Förderjahr 2024 / Stipendium Call #19 / ProjektID: 7170 / Projekt: Neural network splitting for energy-efficient Edge-AI
How can we run advanced AI models efficiently on resource-limited edge devices? Discover DynaSplit, a framework designed to optimize energy and latency by dynamically splitting neural networks and fine-tuning hardware for edge-cloud applications.
Introduction
Artificial intelligence (AI) is transforming industries, but deploying advanced models on edge devices - such as IoT sensors or smartphones - remains a challenge. These devices often lack the computational power and energy resources required for AI inference. To address this, my project introduces DynaSplit, a framework designed to optimize the energy efficiency and latency of AI inference through innovative system design.
Edge devices and cloud computing represent two ends of a continuum. While edge devices are limited but offer low-latency processing, the cloud provides scalability at the cost of energy and latency. DynaSplit bridges this gap by dynamically splitting neural networks between edge and cloud, ensuring efficient resource utilization without sacrificing performance.
The Problem: Bridging Edge and Cloud
Modern deep neural networks (DNNs) are powerful but resource-intensive, posing a dilemma for edge devices. On one hand, running the entire model on the edge ensures low latency but quickly exhausts computational resources. On the other hand, relying solely on the cloud can introduce unacceptable delays due to data transmission.
To make AI accessible in resource-constrained environments, we need a system that dynamically distributes the workload, leveraging the strengths of both edge and cloud computing. Enter DynaSplit.
The DynaSplit Framework: A Two-Phase Approach
DynaSplit is designed to tackle the challenges of energy efficiency, latency, and performance simultaneously. It achieves this through a two-phase methodology:
Offline Phase: Optimizing for Performance
During this phase, DynaSplit explores the possible configurations of neural network split points and hardware parameters. Using a multi-objective optimization algorithm, it identifies Pareto-optimal solutions - configurations that achieve the best trade-offs between energy efficiency and latency.
Key tasks include:
- Profiling the energy and latency impact of different split points.
- Tuning hardware parameters like CPU frequency and GPU utilization.
- Creating a lookup table of optimal configurations for various scenarios.
Online Phase: Dynamic Configuration
When an inference request is received, DynaSplit's scheduling algorithm selects the most suitable configuration from the lookup table. This ensures that:
- Latency requirements (Quality of Service, or QoS) are met.

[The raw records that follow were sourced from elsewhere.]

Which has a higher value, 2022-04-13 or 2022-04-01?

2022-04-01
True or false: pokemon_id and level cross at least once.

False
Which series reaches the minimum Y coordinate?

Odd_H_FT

- Energy consumption is minimized for the given workload and device constraints.
This dual-phase approach enables DynaSplit to adapt to dynamic workloads and varying device capabilities.
Why It Matters
By combining split computing with hardware parameter optimization, DynaSplit addresses a critical gap in edge AI deployment. It empowers resource-constrained devices to handle advanced AI models efficiently, enabling applications like:
- Real-time healthcare monitoring.
- Autonomous vehicles.
- Smart city infrastructure.
Current Progress and Next Steps
The system design and implementation of DynaSplit have been successfully completed. The framework is now ready for extensive testing to demonstrate its capabilities. Upcoming updates will share insights into how DynaSplit performs in real-world scenarios, highlighting its impact on energy efficiency and latency optimization.